PAGE 9
Tombstone
by
A low outcry down the wash stopped his breathing again. The band had stopped their ponies; some of them were dismounting. He could see these gathering about the place where he had led his mule up the bank.
Two of them were pointing along the course he had taken with the animal. Several others were creeping up the slope on their bellies following the fresh trail. The murmur of their voices reached the white man where he lay watching them.
Then, as he was giving up hope for the second time, a mounted warrior–evidently he was their chief–called to the trackers. They rose, looked about and scurried back to their ponies like frightened quail. The whole band were hammering their heels against the flanks of their little mounts. The coming of the night had frightened them away.
The shadows deepened; stillness returned upon the land; the stars grew larger in the velvet sky. Schiefflin crouched among the boulders at the summit of the knoll and fought off sleep while the great constellations wheeled in their long courses. The dawn would come in its proper time, and it seemed as certain as that fact that they would return to hunt him out.

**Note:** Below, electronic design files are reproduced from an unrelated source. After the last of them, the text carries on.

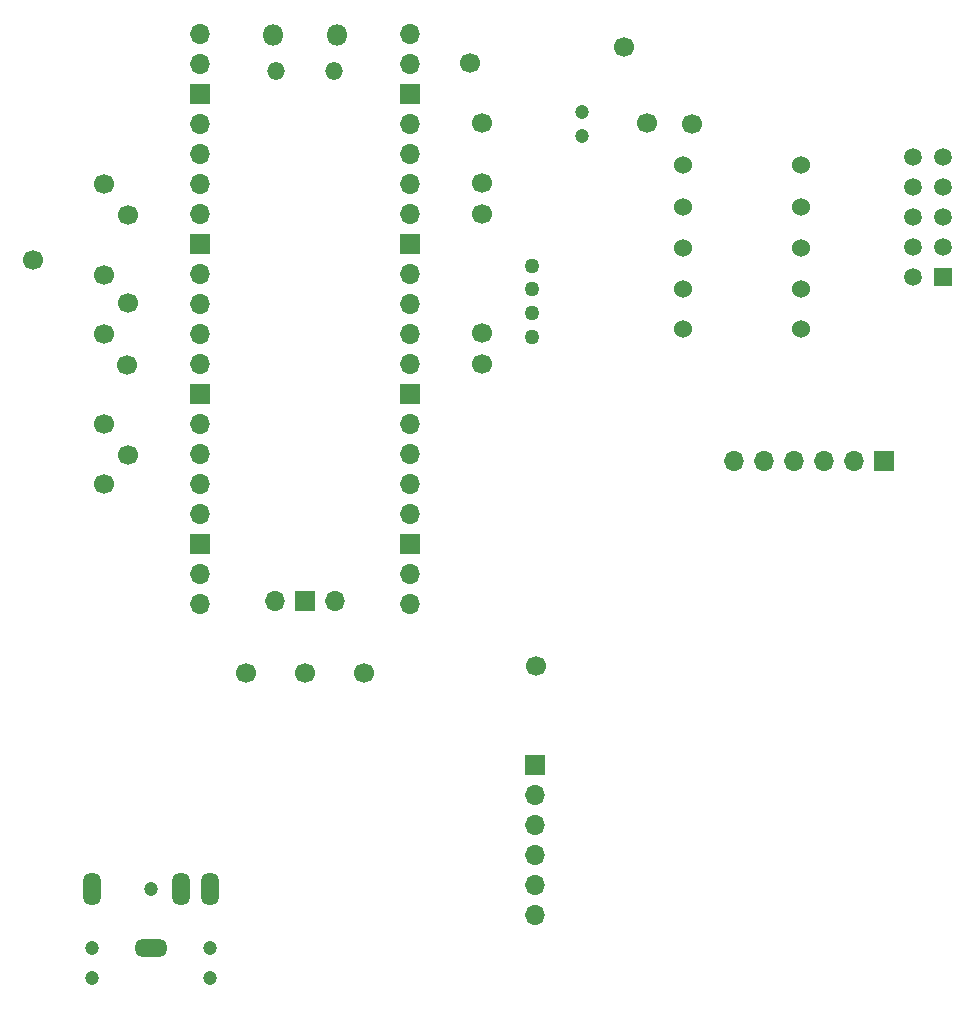
<source format=gbr>
%TF.GenerationSoftware,KiCad,Pcbnew,8.0.2*%
%TF.CreationDate,2024-05-27T09:17:52-04:00*%
%TF.ProjectId,GlassBreaker_KiCAD,476c6173-7342-4726-9561-6b65725f4b69,rev?*%
%TF.SameCoordinates,Original*%
%TF.FileFunction,Soldermask,Bot*%
%TF.FilePolarity,Negative*%
%FSLAX46Y46*%
G04 Gerber Fmt 4.6, Leading zero omitted, Abs format (unit mm)*
G04 Created by KiCad (PCBNEW 8.0.2) date 2024-05-27 09:17:52*
%MOMM*%
%LPD*%
G01*
G04 APERTURE LIST*
%ADD10C,1.700000*%
%ADD11R,1.700000X1.700000*%
%ADD12O,1.700000X1.700000*%
%ADD13C,1.524000*%
%ADD14C,1.200000*%
%ADD15R,1.490000X1.490000*%
%ADD16C,1.490000*%
%ADD17O,2.820000X1.512000*%
%ADD18O,1.512000X2.820000*%
%ADD19O,1.800000X1.800000*%
%ADD20O,1.500000X1.500000*%
%ADD21C,1.270000*%
G04 APERTURE END LIST*
D10*
%TO.C,*%
X364800000Y-158500000D03*
%TD*%
%TO.C,*%
X361000000Y-158400000D03*
%TD*%
%TO.C,*%
X315000000Y-163600000D03*
%TD*%
D11*
%TO.C,REF\u002A\u002A*%
X351500000Y-212750000D03*
D12*
X351500000Y-215290000D03*
X351500000Y-217830000D03*
X351500000Y-220370000D03*
X351500000Y-222910000D03*
X351500000Y-225450000D03*
%TD*%
D13*
%TO.C,REF\u002A\u002A*%
X374000000Y-162000000D03*
X364000000Y-162000000D03*
%TD*%
D10*
%TO.C,*%
X315000000Y-183900000D03*
%TD*%
%TO.C,*%
X316900000Y-178900000D03*
%TD*%
%TO.C,REF\u002A\u002A*%
X347000000Y-178800000D03*
%TD*%
%TO.C,*%
X315000000Y-171300000D03*
%TD*%
%TO.C,*%
X337000000Y-205000000D03*
%TD*%
%TO.C,*%
X309000000Y-170000000D03*
%TD*%
%TO.C,*%
X315000000Y-189000000D03*
%TD*%
%TO.C,*%
X347000000Y-166100000D03*
%TD*%
%TO.C,*%
X317000000Y-166200000D03*
%TD*%
D11*
%TO.C,REF\u002A\u002A*%
X381000000Y-187000000D03*
D12*
X378460000Y-187000000D03*
X375920000Y-187000000D03*
X373380000Y-187000000D03*
X370840000Y-187000000D03*
X368300000Y-187000000D03*
%TD*%
D10*
%TO.C,*%
X327000000Y-205000000D03*
%TD*%
D14*
%TO.C,REF\u002A\u002A*%
X355500000Y-159500000D03*
X355500000Y-157500000D03*
%TD*%
D10*
%TO.C,*%
X359000000Y-152000000D03*
%TD*%
%TO.C,*%
X332000000Y-205000000D03*
%TD*%
%TO.C,*%
X351600000Y-204400000D03*
%TD*%
D13*
%TO.C,REF\u002A\u002A*%
X374000000Y-172500000D03*
X364000000Y-172500000D03*
%TD*%
D10*
%TO.C,*%
X317000000Y-173700000D03*
%TD*%
D15*
%TO.C,REF\u002A\u002A*%
X386040000Y-171500000D03*
D16*
X383500000Y-171500000D03*
X386040000Y-168960000D03*
X383500000Y-168960000D03*
X386040000Y-166420000D03*
X383500000Y-166420000D03*
X386040000Y-163880000D03*
X383500000Y-163880000D03*
X386040000Y-161340000D03*
X383500000Y-161340000D03*
%TD*%
D10*
%TO.C,*%
X346000000Y-153300000D03*
%TD*%
%TO.C,*%
X315000000Y-176300000D03*
%TD*%
%TO.C,*%
X347000000Y-176200000D03*
%TD*%
D14*
%TO.C,REF\u002A\u002A*%
X314000000Y-230800000D03*
X324000000Y-230800000D03*
X314000000Y-228300000D03*
X324000000Y-228300000D03*
X319000000Y-223300000D03*
D17*
X319000000Y-228300000D03*
D18*
X324000000Y-223300000D03*
X314000000Y-223300000D03*
X321500000Y-223300000D03*
%TD*%
D10*
%TO.C,*%
X347000000Y-158400000D03*
%TD*%
D13*
%TO.C,REF\u002A\u002A*%
X374000000Y-165500000D03*
X364000000Y-165500000D03*
%TD*%
%TO.C,REF\u002A\u002A*%
X374000000Y-169000000D03*
X364000000Y-169000000D03*
%TD*%
%TO.C,REF\u002A\u002A*%
X374000000Y-175900000D03*
X364000000Y-175900000D03*
%TD*%
D10*
%TO.C,*%
X347000000Y-163500000D03*
%TD*%
%TO.C,*%
X317000000Y-186500000D03*
%TD*%
D19*
%TO.C,REF\u002A\u002A*%
X329275000Y-151000000D03*
D20*
X329575000Y-154030000D03*
X334425000Y-154030000D03*
D19*
X334725000Y-151000000D03*
D12*
X323110000Y-150870000D03*
X323110000Y-153410000D03*
D11*
X323110000Y-155950000D03*
D12*
X323110000Y-158490000D03*
X323110000Y-161030000D03*
X323110000Y-163570000D03*
X323110000Y-166110000D03*
D11*
X323110000Y-168650000D03*
D12*
X323110000Y-171190000D03*
X323110000Y-173730000D03*
X323110000Y-176270000D03*
X323110000Y-178810000D03*
D11*
X323110000Y-181350000D03*
D12*
X323110000Y-183890000D03*
X323110000Y-186430000D03*
X323110000Y-188970000D03*
X323110000Y-191510000D03*
D11*
X323110000Y-194050000D03*
D12*
X323110000Y-196590000D03*
X323110000Y-199130000D03*
X340890000Y-199130000D03*
X340890000Y-196590000D03*
D11*
X340890000Y-194050000D03*
D12*
X340890000Y-191510000D03*
X340890000Y-188970000D03*
X340890000Y-186430000D03*
X340890000Y-183890000D03*
D11*
X340890000Y-181350000D03*
D12*
X340890000Y-178810000D03*
X340890000Y-176270000D03*
X340890000Y-173730000D03*
X340890000Y-171190000D03*
D11*
X340890000Y-168650000D03*
D12*
X340890000Y-166110000D03*
X340890000Y-163570000D03*
X340890000Y-161030000D03*
X340890000Y-158490000D03*
D11*
X340890000Y-155950000D03*
D12*
X340890000Y-153410000D03*
X340890000Y-150870000D03*
X329460000Y-198900000D03*
D11*
X332000000Y-198900000D03*
D12*
X334540000Y-198900000D03*
%TD*%
D21*
%TO.C,REF\u002A\u002A*%
X351200000Y-170500000D03*
X351200000Y-172499999D03*
X351200000Y-174500000D03*
X351200000Y-176499998D03*
%TD*%
M02*

</source>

He dared not leave the place, for he might stray into some locality where they would find him without shelter when the day revealed his trail. So he waited for the sunrise and the beginning of the attack.

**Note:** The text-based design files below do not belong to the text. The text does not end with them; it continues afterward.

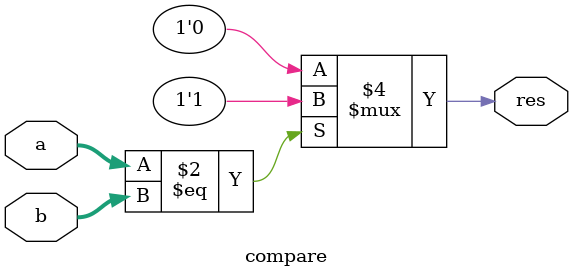
<source format=v>
`timescale 1ns / 1ps


module compare(a, b, res); //ÏàµÈÎª1 ²»ÏàÍ¬Îª0
    parameter WIDTH = 8;
    input [WIDTH-1:0] a, b;
    output reg res;   
    always @(a, b) begin
        if(a == b)
            res = 1;
        else
            res = 0;
    end
   // res = 0;

endmodule

</source>
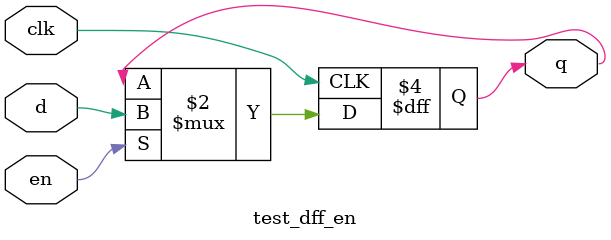
<source format=sv>

module test_dff_en(
  input logic clk,
  input logic en,
  input logic d,
  output logic q
);
  always_ff @(posedge clk) begin
    if (en)
      q <= d;
  end
endmodule

</source>
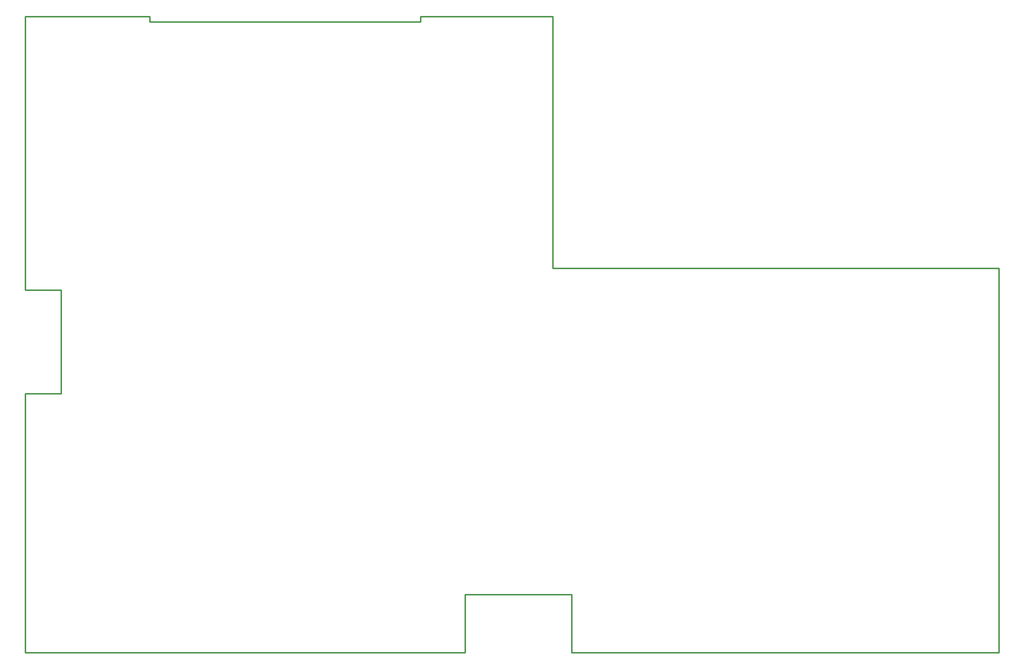
<source format=gbr>
G04 EAGLE Gerber RS-274X export*
G75*
%MOMM*%
%FSLAX34Y34*%
%LPD*%
%IN*%
%IPPOS*%
%AMOC8*
5,1,8,0,0,1.08239X$1,22.5*%
G01*
G04 Define Apertures*
%ADD10C,0.254000*%
D10*
X-54000Y-832000D02*
X715000Y-832000D01*
X715000Y-731000D01*
X901000Y-731000D01*
X901000Y-832000D01*
X1648000Y-832000D01*
X1648000Y-160000D01*
X868000Y-160000D01*
X868000Y280000D01*
X637000Y280000D01*
X637000Y271000D01*
X164000Y271000D01*
X164000Y280000D01*
X-54000Y280000D01*
X-54000Y-198000D01*
X9000Y-198000D01*
X9000Y-379000D01*
X-54000Y-379000D01*
X-54000Y-832000D01*
M02*

</source>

At last the color deepened in the east. The rocks below his hiding-place stood out more clearly. He could see no sign among them of creeping savages. The sun rose and still nothing moved.
He came forth finally in the full blaze of the hot morning and found the mule where he had picketed it behind the ridge. When he returned to the dry wash he saw the tracks where the band had passed the evening before. For some reason of their own they had found it best to keep on that course instead of coming back to murder him.
He resumed his search for float where he had left it off. It showed more frequently as he went on. He followed the bits of ore to a narrow stringer of blackish rock. He dug into it with his prospector’s pick, chipped off specimens, and carefully covered up the hole. The danger of Apaches had passed, but a new fear had come to him, the dread that some rival prospector might happen upon his discovery before he could establish possession.
For his provisions were running low. He had no money. He needed a good grubstake–and companions to help him hold down the claim against jumpers–before he could begin development work.
He hurried back to the Bruncknow house. An attack of chills and fever, brought on by his night among the rocks, gave him a good excuse to leave the place. The climate, he said, did not agree with him.
While he was trying to think of one with whom to share his secret, one whom he could trust to take his full portion of the dangers which would attend the claim’s development, he remembered his brother Al, who was working at the Signal mine way over in Mohave County, There was the man. So he made his way across the State of Arizona. He stopped at times to earn money for food to carry him through and it was December before he reached his destination.
Al Schiefflin had a friend, Dick Gird, who was an assayer. Gird saw the specimens, tested them, and was on fire at once. He joined forces with the brothers, helped them to procure a grubstake, and in January, 1878, the three men set forth from Williams Fork of the Colorado River in a light wagon drawn by two mules.
Spring was well on its way when they reached Tucson and made their camp in Bob Leatherwood’s corral. The Apaches were raiding throughout the southeastern part of the territory and the little town of adobes was getting new reports of murders from that section every day.